Врача так и тянуло парировать – а вы помните, мол, Нукзар Батькович, что такое лечебная работа, не здесь, в кабинете, а там, на пятых этажах, под угрозы в твой адрес, под мат, в холоде и сырости – но он сдержался. Подобная отповедь сведет на нет возможность погасить рождающийся конфликт.

- В чем я виноват-то? Жалоба, осложнения после лечения?

- Ваше лечение! Медицина – это наука точная, Александров, здесь нет места экспериментаторам и халтурщикам! Особенно, если пациентами последних являются дети!

- Так что с лечением? – поднял брови Степан. – Я пока вас плохо понимаю.

- А вот что, - старший врач сгреб первую карту со стола. – Читайте.

Александров пробежал глазами то, что писал пару часов назад.

- Ну и..?

- То есть вы считаете, что все нормально? – ядовито спросил Беридзе. – Все отлично? Все по стандартам?

- Ах, вот оно что, - хмыкнул врач. – Понятно теперь, из-за чего сыр-бор. Дебет с кредитом у вас не сошелся, знак после запятой не тот.

- У меня-то все отлично. А вот вы за свои новаторские штучки можете очутиться вот тут, - Беридзе изобразил скрещенными пальцами решетку. – И, что самое плохое, я могу составить вам компанию, если подпишусь под этой ересью. Я еще буду осуществлять контрольный звонок в стационар и интересоваться состоянием ребенка после вашего, так сказать, лечения. Какого дьявола вы вообще вытворяете? Четыре месяца ребенку, вы выставляете диагноз «Обструктивный бронхит» и вместо показанной терапии проводите черт знает что? Что вот это вот значит, - он ткнул пальцем в графу «Оказанная помощь», - позвольте вас спросить?

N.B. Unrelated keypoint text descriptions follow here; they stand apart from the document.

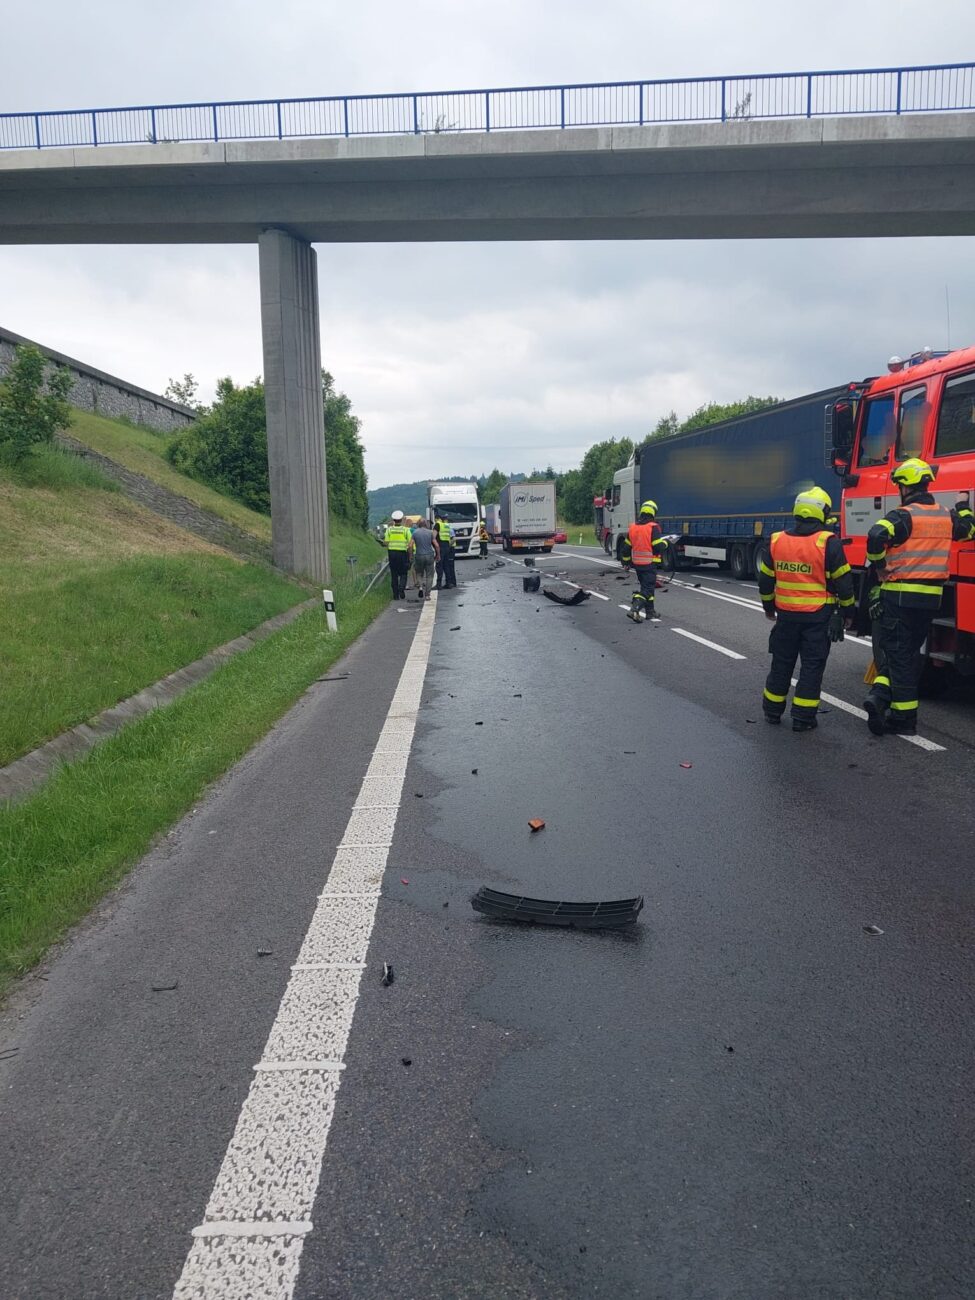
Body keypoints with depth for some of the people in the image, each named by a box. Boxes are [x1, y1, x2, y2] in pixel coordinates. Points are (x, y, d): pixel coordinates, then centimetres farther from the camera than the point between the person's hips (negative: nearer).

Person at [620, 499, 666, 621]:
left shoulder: (633, 527, 7)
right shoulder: (653, 527, -13)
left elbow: (626, 547, 12)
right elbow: (658, 547, -16)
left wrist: (626, 562, 23)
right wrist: (664, 542, 6)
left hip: (637, 563, 7)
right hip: (650, 564, -6)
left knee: (647, 586, 20)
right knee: (647, 588, -3)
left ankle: (649, 611, 25)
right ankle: (634, 609, -21)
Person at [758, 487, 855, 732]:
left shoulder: (777, 541, 1)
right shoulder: (828, 543, -12)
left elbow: (765, 580, 8)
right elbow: (843, 582, -8)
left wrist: (769, 607, 22)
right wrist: (848, 611, 4)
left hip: (786, 614, 4)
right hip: (819, 617, -3)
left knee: (782, 662, 15)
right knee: (812, 666, 5)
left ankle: (772, 711, 24)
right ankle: (803, 717, 7)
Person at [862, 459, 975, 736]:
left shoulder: (904, 515, -11)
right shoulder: (946, 516, 10)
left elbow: (876, 537, -30)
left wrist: (879, 566, -15)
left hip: (899, 596, -6)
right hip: (931, 598, 6)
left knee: (896, 652, 1)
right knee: (911, 652, 16)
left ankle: (904, 717, -2)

- Это значит «Преднизолон внутримышечно», - спокойно ответил врач. – И оксигенотерапия. Я вроде бы разборчиво пишу.

- Какой, к лешему, преднизолон? Откуда вы взяли вообще этот преднизолон? Вот, - первая закладка покинула свое лежбище, когда книга распахнулась на нужной странице, - вот, по-русски вроде бы написано «Небулайзерная терапия, ингаляция беродуала в дозе 10 капель». Где тут хоть слово про гормоны и кислород, Александров?

- Нукзар Сергеевич, - проникновенно сказал Степан, возвращая карту, - кто лечится по книжке, очень рискует умереть от опечатки.

- Ах, вот как! – старший врач откинулся в крутящемся кресле, закинув ногу на ногу - верный признак крайнего раздражения. – То есть, если правильно вас понимаю, вы мните себя выше «Стандартов» и выше профессорской коллегии, являющейся авторами данной книги? Так может, обоснуете свою позицию?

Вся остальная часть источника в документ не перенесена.